Exercise goal. Below are several entries. Transcribe exactly those lines that fall from the one with "Digitized H&E tissue" through the one with "Pathologic diagnosis: Glioblastoma.", end lines included.

Data listing.
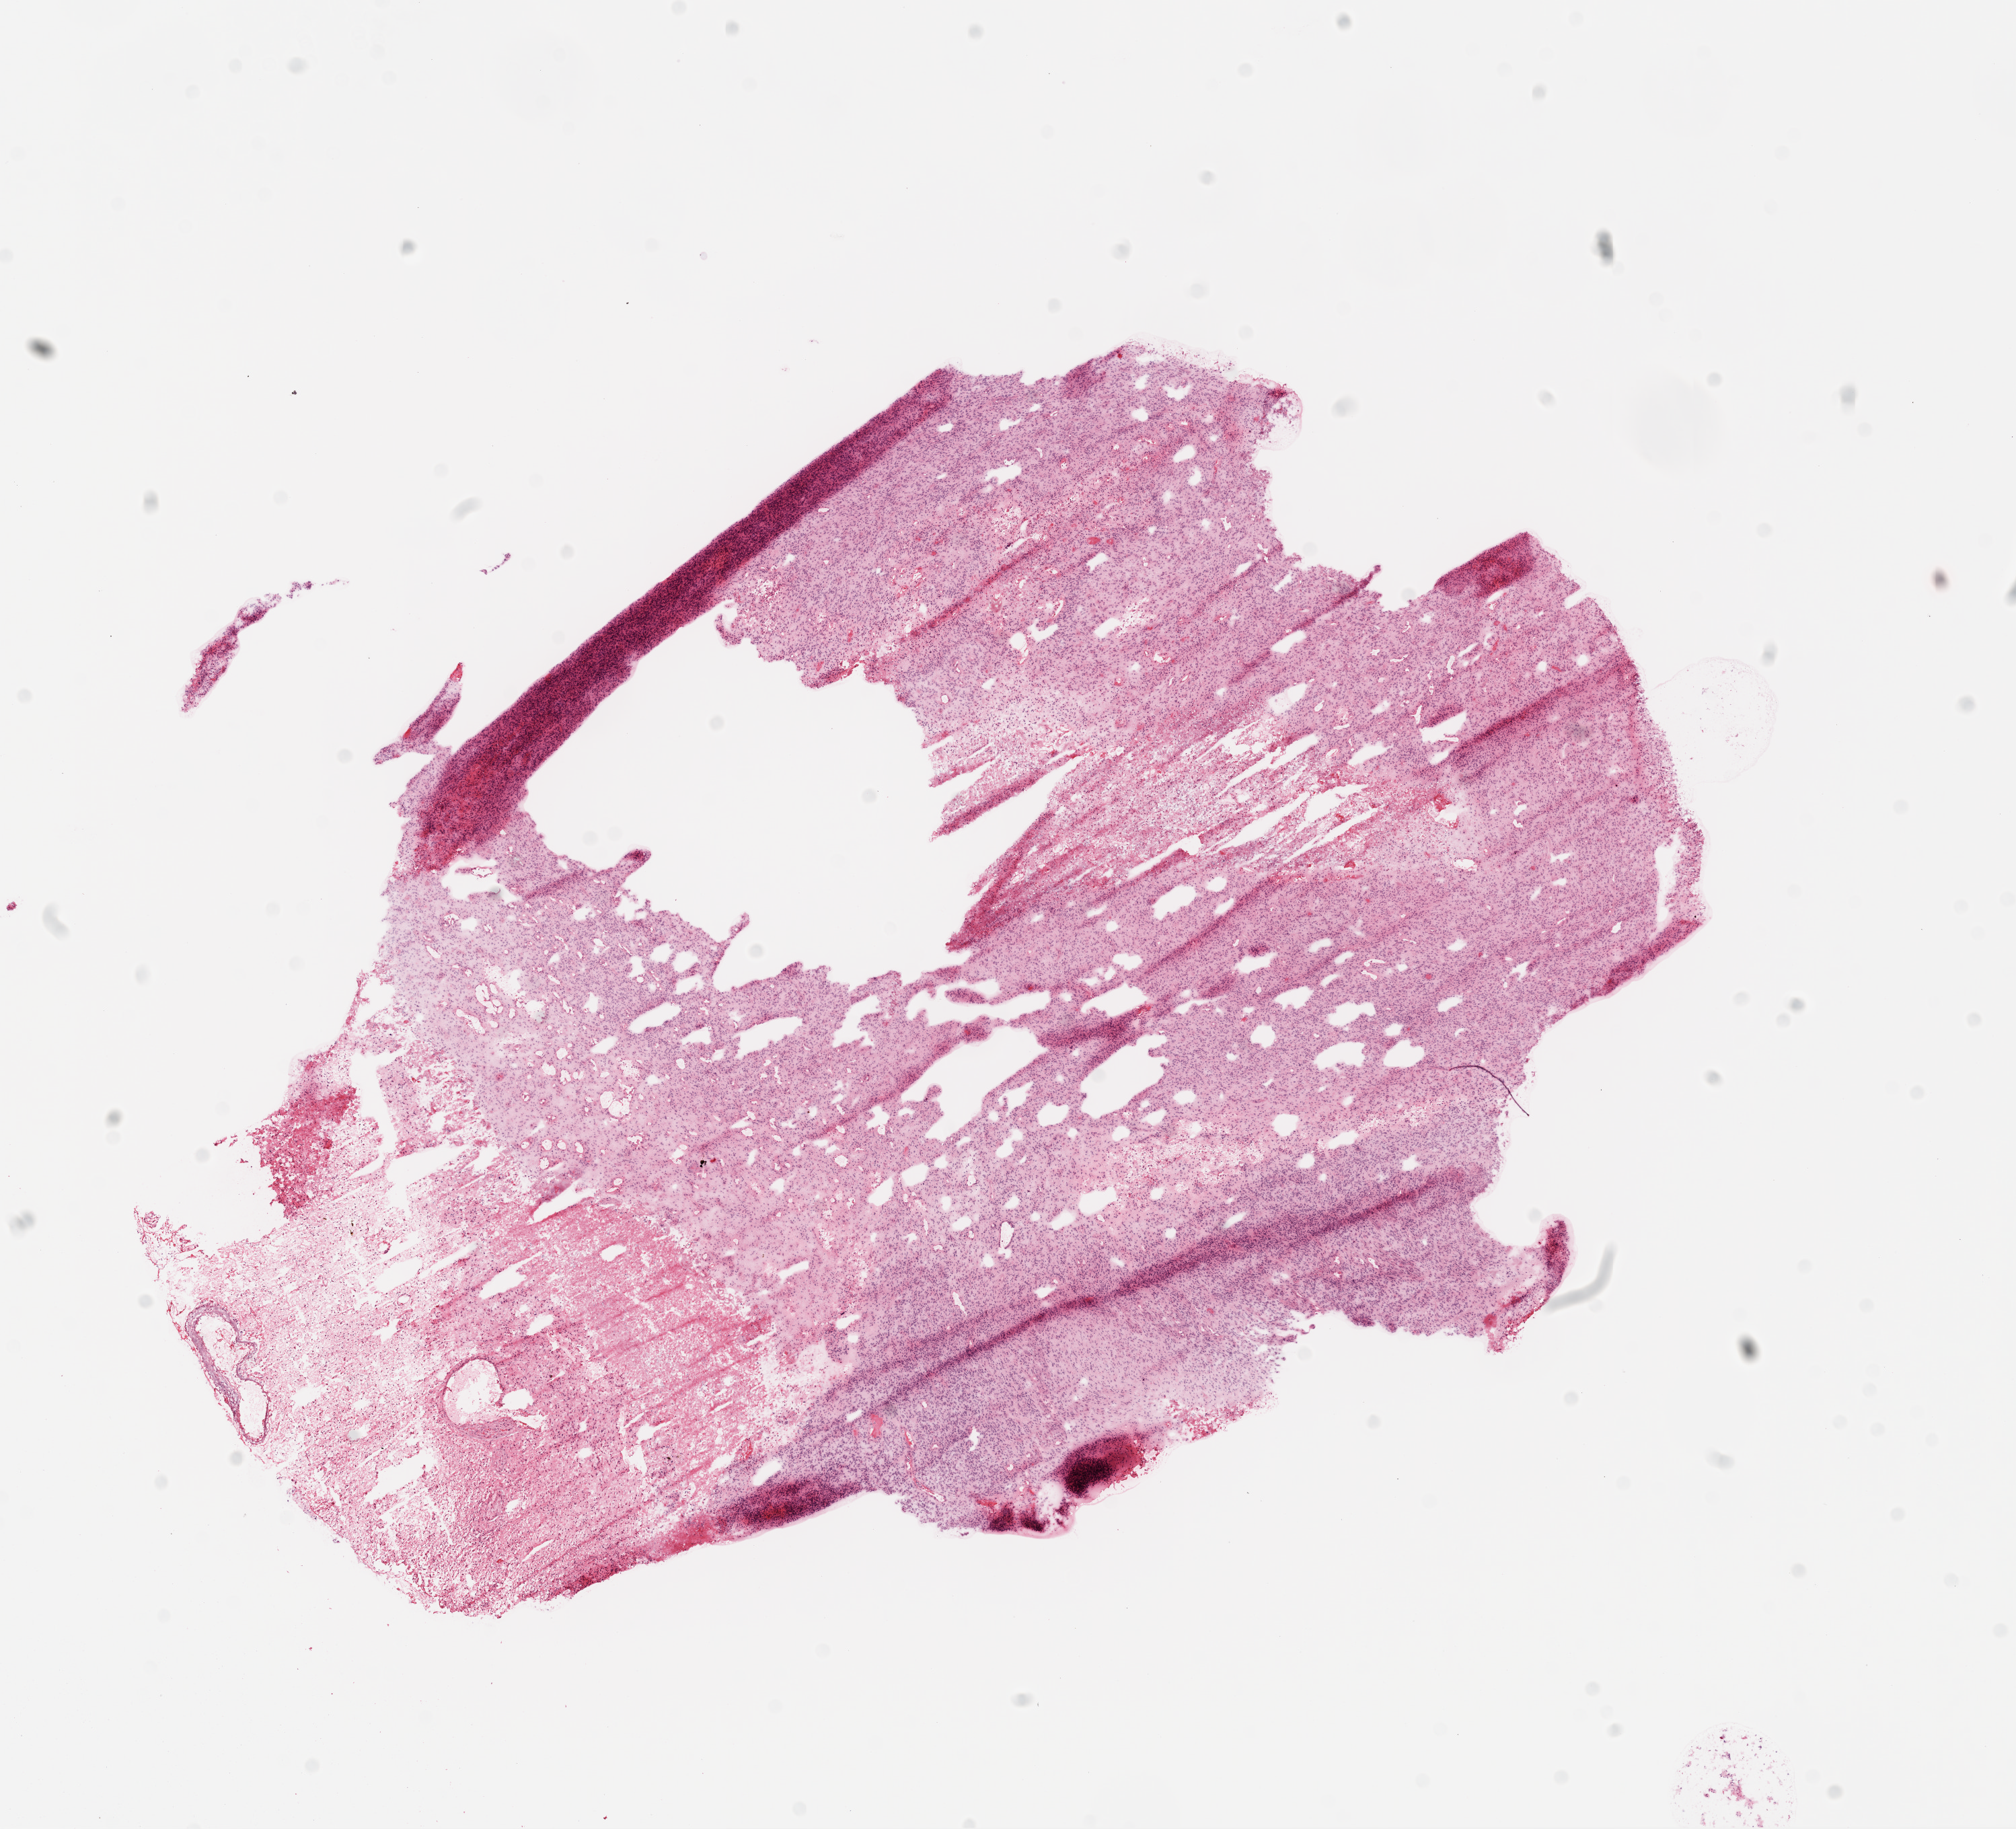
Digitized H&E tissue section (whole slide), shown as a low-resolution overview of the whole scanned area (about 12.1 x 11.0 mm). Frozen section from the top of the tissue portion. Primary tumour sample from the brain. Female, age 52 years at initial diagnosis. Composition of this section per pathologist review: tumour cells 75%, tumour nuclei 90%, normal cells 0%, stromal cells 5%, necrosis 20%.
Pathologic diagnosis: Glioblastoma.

--

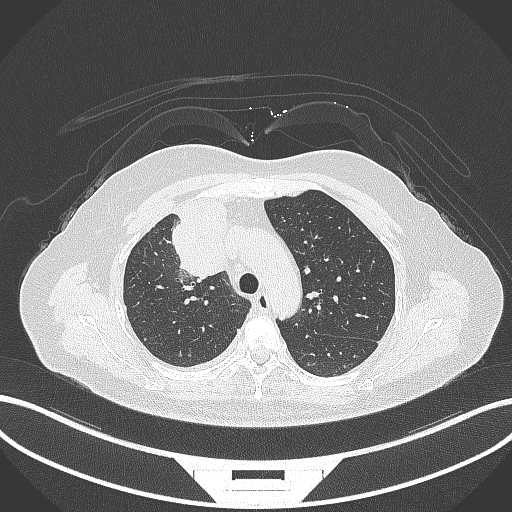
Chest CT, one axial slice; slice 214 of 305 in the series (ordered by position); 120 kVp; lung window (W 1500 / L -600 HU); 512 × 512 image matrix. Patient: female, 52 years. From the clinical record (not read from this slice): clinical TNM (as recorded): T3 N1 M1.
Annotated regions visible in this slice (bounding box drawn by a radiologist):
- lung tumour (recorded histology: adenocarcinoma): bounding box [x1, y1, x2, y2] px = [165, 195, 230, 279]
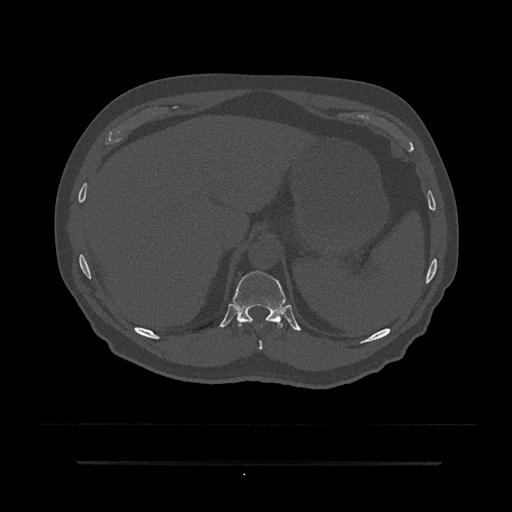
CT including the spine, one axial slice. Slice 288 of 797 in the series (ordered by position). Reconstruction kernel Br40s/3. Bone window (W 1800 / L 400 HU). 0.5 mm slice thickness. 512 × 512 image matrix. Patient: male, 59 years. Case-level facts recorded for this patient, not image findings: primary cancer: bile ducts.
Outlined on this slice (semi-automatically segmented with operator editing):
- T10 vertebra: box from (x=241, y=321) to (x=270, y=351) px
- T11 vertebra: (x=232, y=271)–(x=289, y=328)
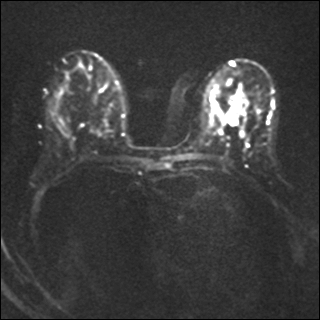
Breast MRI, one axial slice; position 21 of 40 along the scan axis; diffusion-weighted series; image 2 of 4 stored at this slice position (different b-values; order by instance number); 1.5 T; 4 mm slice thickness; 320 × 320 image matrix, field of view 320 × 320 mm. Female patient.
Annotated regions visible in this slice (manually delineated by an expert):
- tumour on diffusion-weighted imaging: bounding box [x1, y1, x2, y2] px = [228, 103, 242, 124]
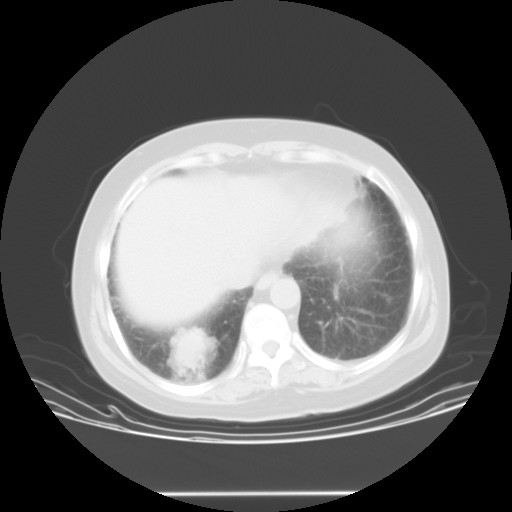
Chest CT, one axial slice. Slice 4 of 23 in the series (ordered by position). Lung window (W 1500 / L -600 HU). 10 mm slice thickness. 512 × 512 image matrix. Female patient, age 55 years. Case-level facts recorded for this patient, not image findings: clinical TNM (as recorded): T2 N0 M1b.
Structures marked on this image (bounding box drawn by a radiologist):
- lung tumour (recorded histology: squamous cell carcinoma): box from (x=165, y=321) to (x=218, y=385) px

Result.
Digitized H&E tissue section (whole slide), shown as a low-resolution overview of the whole scanned area (about 12.1 x 11.0 mm). Frozen section from the top of the tissue portion. Primary tumour sample from the brain. Female, age 52 years at initial diagnosis. Composition of this section per pathologist review: tumour cells 75%, tumour nuclei 90%, normal cells 0%, stromal cells 5%, necrosis 20%.
Pathologic diagnosis: Glioblastoma.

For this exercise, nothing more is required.